Ces dérogations sont autorisées par l’Autorité de sûreté nucléaire avant d’être homologuées par l’Etat. "Depuis la mi-juillet, quatre centrales sont concernées par une dérogation: Golfech, Saint-Alban, Blayais et Bugey", a rapporté le ministère de la Transition énergétique. Or l'ASN a décidé que prolonger ces dérogations, dont la fin était initalement prévue au 7 août, jusqu'au 11 septembre. "L’ASN a également autorisé, hier, une cinquième autorisation de dérogation, concernant celle de Tricastin", a ajouté le ministère.

En juillet, des demandes de dérogations à ces règles environnementales déposées par EDF avaient été accordées à quatre centrales jusqu’à la fin du mois. Les sites de Bugey (Ain), de Golfech (Tarn-et-Garonne), du Blayais (Gironde) et de Saint-Alban (Isère) étaient concernés.

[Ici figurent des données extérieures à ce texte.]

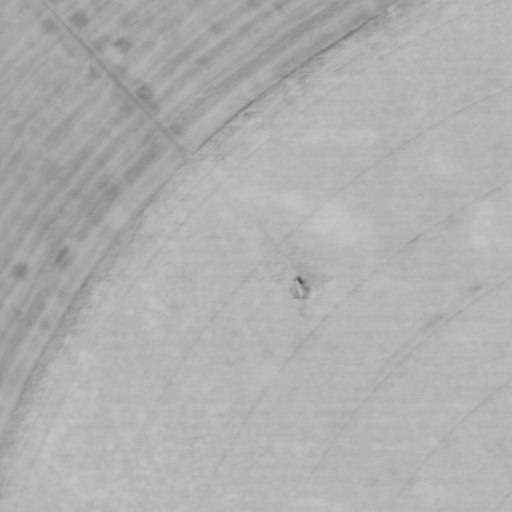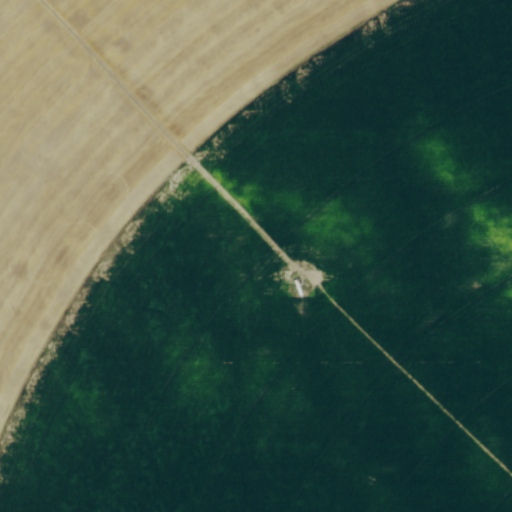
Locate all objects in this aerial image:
crop: (256, 256)
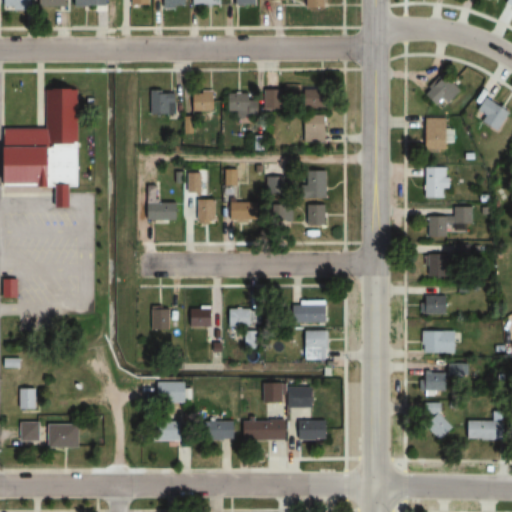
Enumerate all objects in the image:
building: (140, 1)
building: (208, 1)
building: (92, 2)
building: (247, 2)
building: (56, 3)
building: (174, 3)
building: (318, 3)
building: (507, 3)
building: (18, 4)
road: (446, 29)
road: (187, 47)
building: (437, 91)
building: (316, 97)
building: (163, 102)
building: (204, 102)
building: (276, 104)
building: (244, 105)
building: (485, 114)
building: (316, 130)
building: (430, 134)
building: (45, 148)
building: (49, 148)
road: (258, 159)
building: (432, 182)
building: (320, 184)
building: (276, 185)
building: (159, 206)
building: (207, 209)
building: (246, 210)
building: (283, 211)
building: (317, 214)
building: (445, 221)
road: (375, 256)
road: (256, 263)
building: (432, 265)
building: (10, 288)
building: (429, 305)
building: (303, 311)
building: (232, 316)
building: (195, 317)
building: (157, 318)
building: (433, 341)
building: (309, 344)
building: (434, 377)
building: (293, 397)
building: (23, 398)
building: (435, 425)
building: (305, 429)
building: (507, 429)
building: (257, 430)
building: (477, 430)
building: (23, 431)
building: (163, 431)
building: (212, 431)
building: (56, 435)
road: (116, 453)
road: (256, 485)
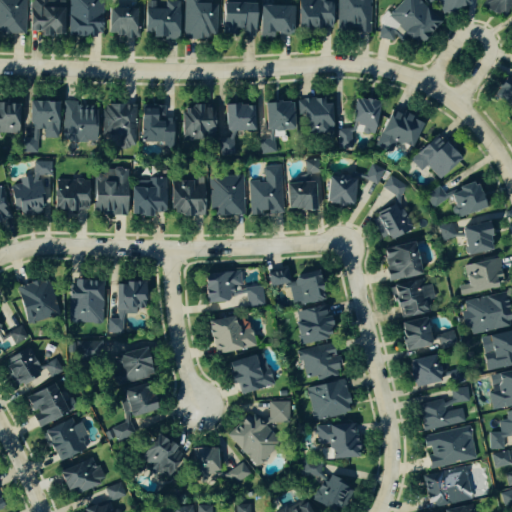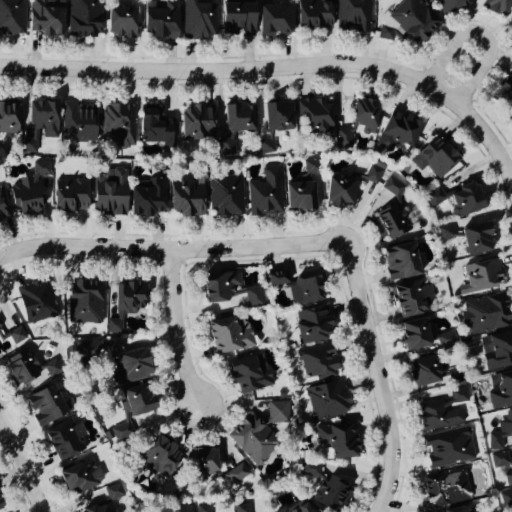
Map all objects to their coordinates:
building: (452, 5)
building: (497, 7)
building: (314, 14)
building: (46, 17)
building: (353, 17)
building: (12, 18)
building: (83, 19)
building: (199, 19)
building: (161, 20)
building: (237, 20)
building: (274, 22)
building: (408, 22)
building: (121, 23)
road: (483, 35)
road: (231, 74)
building: (505, 91)
building: (277, 117)
building: (316, 117)
building: (43, 118)
building: (8, 119)
building: (196, 123)
building: (358, 123)
building: (78, 124)
building: (119, 125)
building: (234, 125)
building: (154, 127)
building: (397, 133)
road: (488, 140)
building: (31, 143)
building: (436, 158)
building: (372, 175)
building: (393, 187)
building: (301, 190)
building: (30, 192)
building: (339, 192)
building: (110, 193)
building: (266, 194)
building: (70, 196)
building: (226, 196)
building: (147, 199)
building: (185, 200)
building: (458, 200)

Encore limitées, ces baisses de production estivales pourraient cependant se multiplier à l'avenir. Le gestionnaire de réseau RTE estime qu’ils vont doubler ou tripler d’ici à 2050. Dans son rapport Futurs 2050 paru fin 2021, RTE soulignait le risque du réchauffement climatique et des multiplications des épisodes caniculaires pour le parc nucléaire.

Les prochains EPR construits en bord de mer

"Les centrales nucléaires existantes situées en bord de fleuve seront plus régulièrement affectées par des périodes de forte chaleur et de sécheresse: même si les volumes d’énergie perdue resteront faibles à l’échelle annuelle, ceux-ci pourraient toutefois concerner des puissances significatives", pouvait-on lire dans ce rapport.

Un risque qui pourrait être réduit par le choix de localisation des nouvelles centrales. "La sensibilité des nouveaux réacteurs nucléaires à ces aléas climatiques pourra être minimisée en privilégiant certains sites (en bord de mer ou en bord de fleuves faiblement contraints en matière de débits et de température seuil) et grâce aux aéroréfrigérants imposés pour les futures centrales en bord de fleuve", estimait RTE.

En février dernier, Emmanuel Macron avait annoncé la construction de six nouveaux réacteurs, sur le territoire, pour une mise en service à l'horizon 2035. Le 10 novembre 2021, le PDG d’EDF Jean-Bernard Lévy, avait déjà annoncé que le site de Penly près de Dieppe était choisi pour la construction de deux premiers réacteurs pressurisés européens (EPR) de deuxième génération. Le site de Gravelines, dans le Nord, accueillera également deux autres EPR. Quant aux derniers réacteurs, leur localisation n'a pas encore été déterminée.